_EXERCISE INSTRUCTIONS_:
What is needed is an exact copy of the lines in the listing below, from the one with "ISSN No: 2462-1978" up to and including the one with "Nandy. S., &", with no other lines.
# # # #
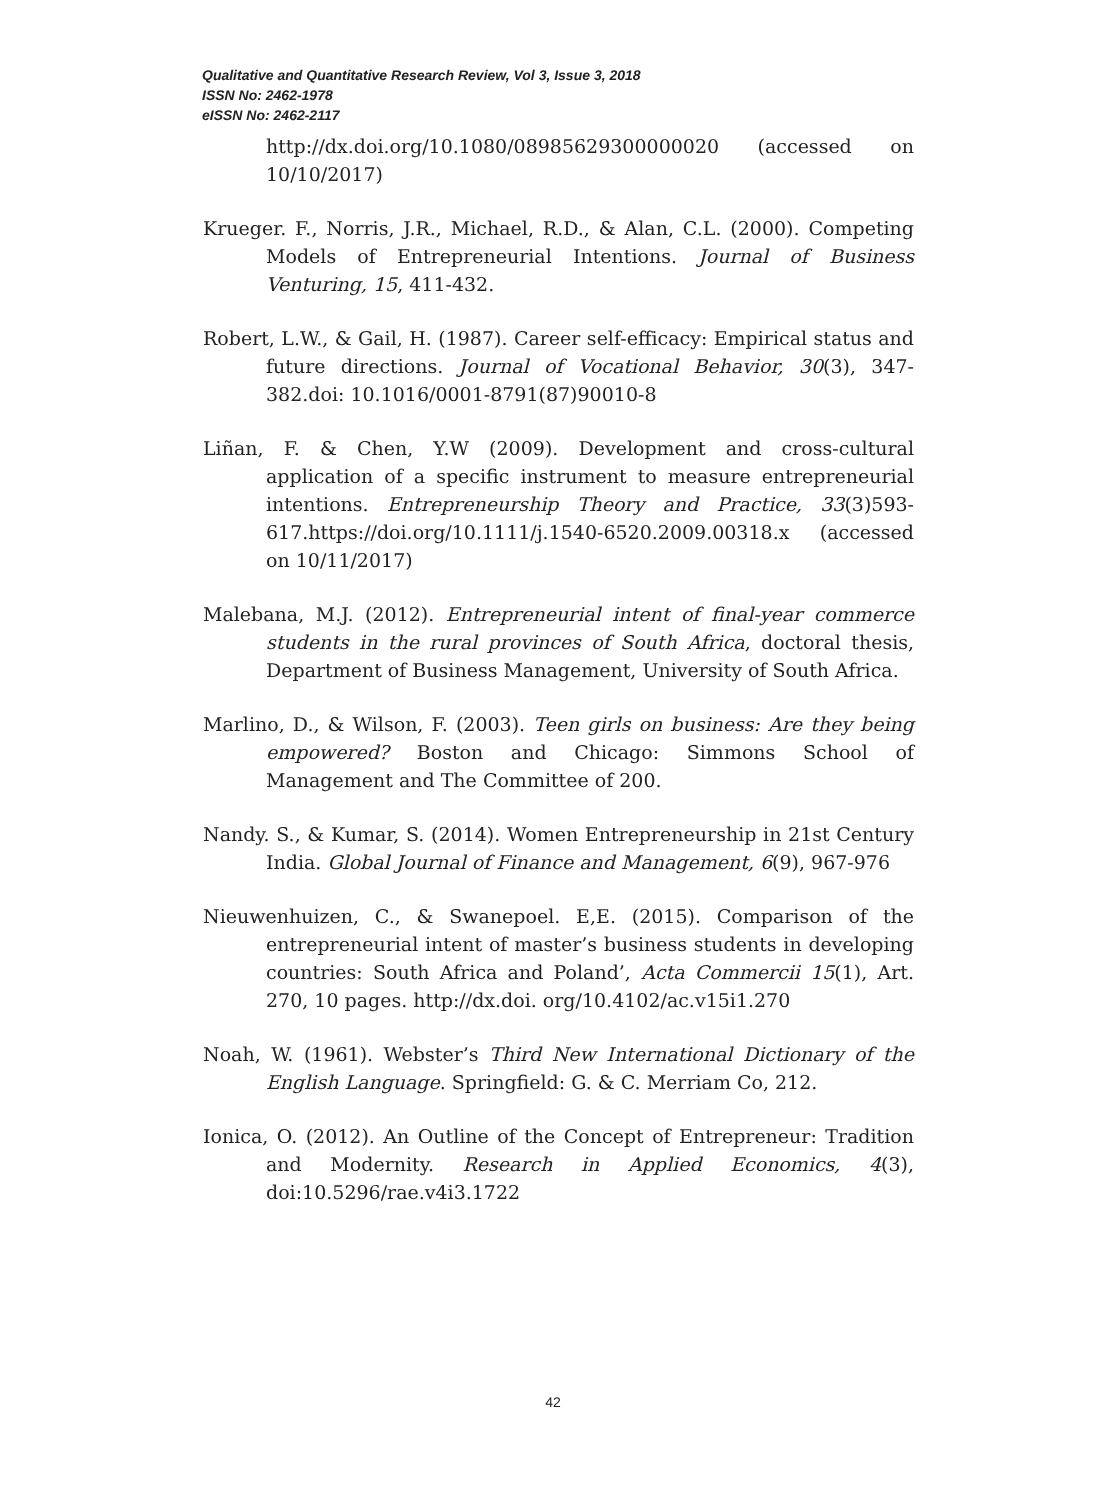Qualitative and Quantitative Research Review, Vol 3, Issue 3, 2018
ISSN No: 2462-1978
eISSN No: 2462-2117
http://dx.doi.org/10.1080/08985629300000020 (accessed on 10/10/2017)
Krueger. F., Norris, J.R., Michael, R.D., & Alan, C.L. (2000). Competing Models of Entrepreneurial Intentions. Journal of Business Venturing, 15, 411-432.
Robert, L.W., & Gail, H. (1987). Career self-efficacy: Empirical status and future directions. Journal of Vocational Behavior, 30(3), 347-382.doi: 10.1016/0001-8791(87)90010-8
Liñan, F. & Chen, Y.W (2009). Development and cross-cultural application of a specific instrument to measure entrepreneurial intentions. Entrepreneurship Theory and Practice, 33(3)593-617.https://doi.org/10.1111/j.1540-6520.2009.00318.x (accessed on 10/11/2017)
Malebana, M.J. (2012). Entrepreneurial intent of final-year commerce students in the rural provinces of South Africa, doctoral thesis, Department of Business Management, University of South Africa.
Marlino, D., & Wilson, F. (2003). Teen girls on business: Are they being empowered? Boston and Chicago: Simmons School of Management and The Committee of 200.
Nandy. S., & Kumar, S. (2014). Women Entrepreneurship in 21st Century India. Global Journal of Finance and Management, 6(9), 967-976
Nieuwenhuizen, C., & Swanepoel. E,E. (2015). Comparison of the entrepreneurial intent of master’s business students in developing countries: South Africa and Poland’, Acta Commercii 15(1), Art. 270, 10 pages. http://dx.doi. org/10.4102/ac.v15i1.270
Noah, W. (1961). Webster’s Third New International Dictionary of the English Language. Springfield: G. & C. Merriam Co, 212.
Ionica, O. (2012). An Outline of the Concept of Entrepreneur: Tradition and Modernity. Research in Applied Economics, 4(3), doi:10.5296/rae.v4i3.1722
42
# # # #
_EXPECTED OUTPUT_:
ISSN No: 2462-1978
eISSN No: 2462-2117
http://dx.doi.org/10.1080/08985629300000020 (accessed on 10/10/2017)
Krueger. F., Norris, J.R., Michael, R.D., & Alan, C.L. (2000). Competing Models of Entrepreneurial Intentions. Journal of Business Venturing, 15, 411-432.
Robert, L.W., & Gail, H. (1987). Career self-efficacy: Empirical status and future directions. Journal of Vocational Behavior, 30(3), 347-382.doi: 10.1016/0001-8791(87)90010-8
Liñan, F. & Chen, Y.W (2009). Development and cross-cultural application of a specific instrument to measure entrepreneurial intentions. Entrepreneurship Theory and Practice, 33(3)593-617.https://doi.org/10.1111/j.1540-6520.2009.00318.x (accessed on 10/11/2017)
Malebana, M.J. (2012). Entrepreneurial intent of final-year commerce students in the rural provinces of South Africa, doctoral thesis, Department of Business Management, University of South Africa.
Marlino, D., & Wilson, F. (2003). Teen girls on business: Are they being empowered? Boston and Chicago: Simmons School of Management and The Committee of 200.
Nandy. S., & Kumar, S. (2014). Women Entrepreneurship in 21st Century India. Global Journal of Finance and Management, 6(9), 967-976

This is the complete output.